Germany is heading for recession and will stay there until it it learns basic economics. Now you know I' m too modest to say I told you so but....
I told you so.
"Germany is heading for recession and will stay there until it learns basic economics".
I would have thought that Germany could teach some basic economics to certain countries, like how to keep your manufacturing base, invest in R&D and keep tight control over your budgets.
The British Geological Survey (BGS) is currently carrying out a review of the UK's shale gas reserves, which will be published in the new year.

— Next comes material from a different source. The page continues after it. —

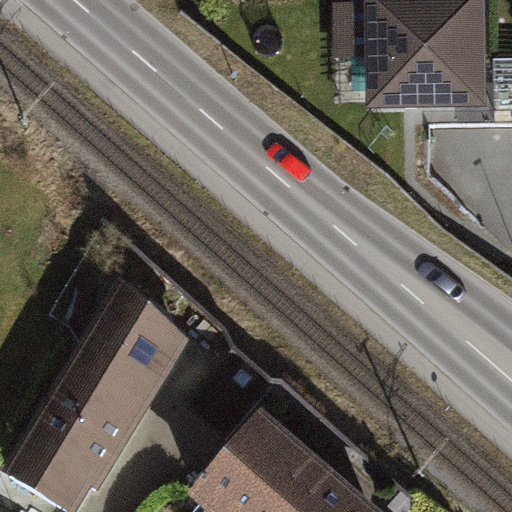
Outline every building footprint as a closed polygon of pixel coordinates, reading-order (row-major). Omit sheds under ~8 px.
[(477,57),(475,0),(360,0),(362,108),(478,106),(477,57)] [(511,56),(477,57),(478,106),(511,108),(511,56)] [(4,471),(64,511),(83,511),(199,340),(125,291),(4,471)] [(230,353),(180,407),(216,440),(266,385),(230,353)] [(182,503),(192,511),(276,511),(317,465),(259,414),(182,503)] [(372,511),(317,465),(276,511),(372,511)]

The Times newspaper reported on Friday night that the BGS will conclude that the the 1,000 square kilometres covered by the Bowland Basin to the east of Blackpool contains 300 trillion cubic feet of gas. This is roughly 17 times more than the known reserves in the North Sea.
In 2011, exploration company Cuadrilla estimated there was 200 trillion cubic feet of gas in the area.
The news comes just two days after George Osborne said shale gas could make a “substantial contribution” to UK gas supplies from the 2020s. The Chancellor also revealed in his Autumn Statement that the development will be overseen by a dedicated Office for Unconventional Gas and Oil. He is looking at tax breaks to encourage its development.
Shale gas is controversial because of the extraction process, known as “fracking”, which was suspended in the UK after causing two small earthquakes near Blackpool last year.